BAB 48

1.9K 111 101
                                    

Setelah dari pemakaman Omanya, Thania dan Satria menghampiri Dirgael yang sedang melamun. Thania jadi was-was sendiri melihat Opanya. Takut seperti anak muda zaman sekarang, ditinggal oleh kekasih langsung bunuh diri.

"Opa?" Satria memanggil. Dia duduk di depan Opanya diikuti Thania yang duduk di sampingnya.

Dirgael tersenyum melihat kedua cucu tersayangnya, ada rasa hangat di hatinya melihat tatapan kekhawatiran kedua cucunya. "Opa nggak apa-apa."

Thania tersenyum melihat Opanya yang pandai sekali menyembunyikan kesedihannya. "Opa ayo ikut kita ...."

Dirgael termenung sesaat, dia tidak mungkin meninggalkan kota ini yang dipenuhi kenangan indah bersama istrinya. Ditatap cucunya itu lama, kemudian berujar pelan, "Opa akan tetap tinggal di sini."

"Tapi Opa—"

"Opa baik-baik aja, Tata ...." Tata adalah nama panggilan kesayangan Dirgael dan Kayla. Sempat Thania protes karena merasa cupu dengan nama panggilan itu, menggelikan.

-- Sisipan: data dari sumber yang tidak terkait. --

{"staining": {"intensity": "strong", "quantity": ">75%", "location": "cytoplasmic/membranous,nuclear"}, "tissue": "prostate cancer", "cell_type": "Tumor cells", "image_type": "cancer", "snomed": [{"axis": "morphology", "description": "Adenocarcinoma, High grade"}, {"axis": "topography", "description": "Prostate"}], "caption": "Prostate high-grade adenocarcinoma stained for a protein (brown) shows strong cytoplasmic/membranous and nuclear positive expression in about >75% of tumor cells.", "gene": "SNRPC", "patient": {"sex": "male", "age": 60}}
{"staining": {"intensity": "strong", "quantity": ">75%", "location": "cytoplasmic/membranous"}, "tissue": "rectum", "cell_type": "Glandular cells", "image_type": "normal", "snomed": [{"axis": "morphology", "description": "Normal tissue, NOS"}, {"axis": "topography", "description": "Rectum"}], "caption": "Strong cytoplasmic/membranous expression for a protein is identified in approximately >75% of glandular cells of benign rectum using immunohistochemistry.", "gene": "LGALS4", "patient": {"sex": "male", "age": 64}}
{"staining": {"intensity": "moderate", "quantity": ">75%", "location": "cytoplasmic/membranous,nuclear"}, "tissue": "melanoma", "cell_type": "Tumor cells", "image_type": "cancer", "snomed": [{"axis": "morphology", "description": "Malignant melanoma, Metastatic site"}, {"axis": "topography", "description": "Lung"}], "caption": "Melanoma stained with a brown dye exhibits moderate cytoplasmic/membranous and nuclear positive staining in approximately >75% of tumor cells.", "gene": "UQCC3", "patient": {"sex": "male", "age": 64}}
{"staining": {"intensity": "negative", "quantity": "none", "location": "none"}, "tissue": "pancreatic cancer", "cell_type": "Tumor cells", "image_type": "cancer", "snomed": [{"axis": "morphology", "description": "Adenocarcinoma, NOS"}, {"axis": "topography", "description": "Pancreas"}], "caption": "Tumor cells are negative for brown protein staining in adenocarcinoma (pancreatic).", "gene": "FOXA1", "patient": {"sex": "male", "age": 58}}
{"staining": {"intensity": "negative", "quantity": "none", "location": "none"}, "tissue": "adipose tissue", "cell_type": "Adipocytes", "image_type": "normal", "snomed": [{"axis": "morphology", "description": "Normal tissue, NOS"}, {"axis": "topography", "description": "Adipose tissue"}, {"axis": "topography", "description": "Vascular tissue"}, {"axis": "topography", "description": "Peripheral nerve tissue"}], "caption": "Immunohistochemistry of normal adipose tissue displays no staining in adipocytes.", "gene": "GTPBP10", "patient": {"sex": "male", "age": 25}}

Thania mendengkus pelan, "Opa aku nggak mau ya nanti Opa meninggal dalam keadaan gelantungan."

Dirgael terkekeh ringan. "Opa bukan anak zaman muda sekarang, ya," balasnya santai. "Awas kalau kamu seperti itu!" lanjutnya dengan nada sedikit mengancam.

Thania menggeleng-geleng. "Thania nggak bodoh, ya," balas Thania.

Dirgael tertawa kecil.

Satria sedari tadi menyimak dengan bersedekap dada hanya tersenyum tipis. Dia melirik jam tangannya. "Opa, kita harus kembali." Bukan tidak sopan atau apa, Satria tidak ingin pekerjaannya menumpuk dan adiknya juga harus susulan ulangan sekarang juga. Satria tidak mau Thania ketinggalan meskipun itu hanya satu pelajaran.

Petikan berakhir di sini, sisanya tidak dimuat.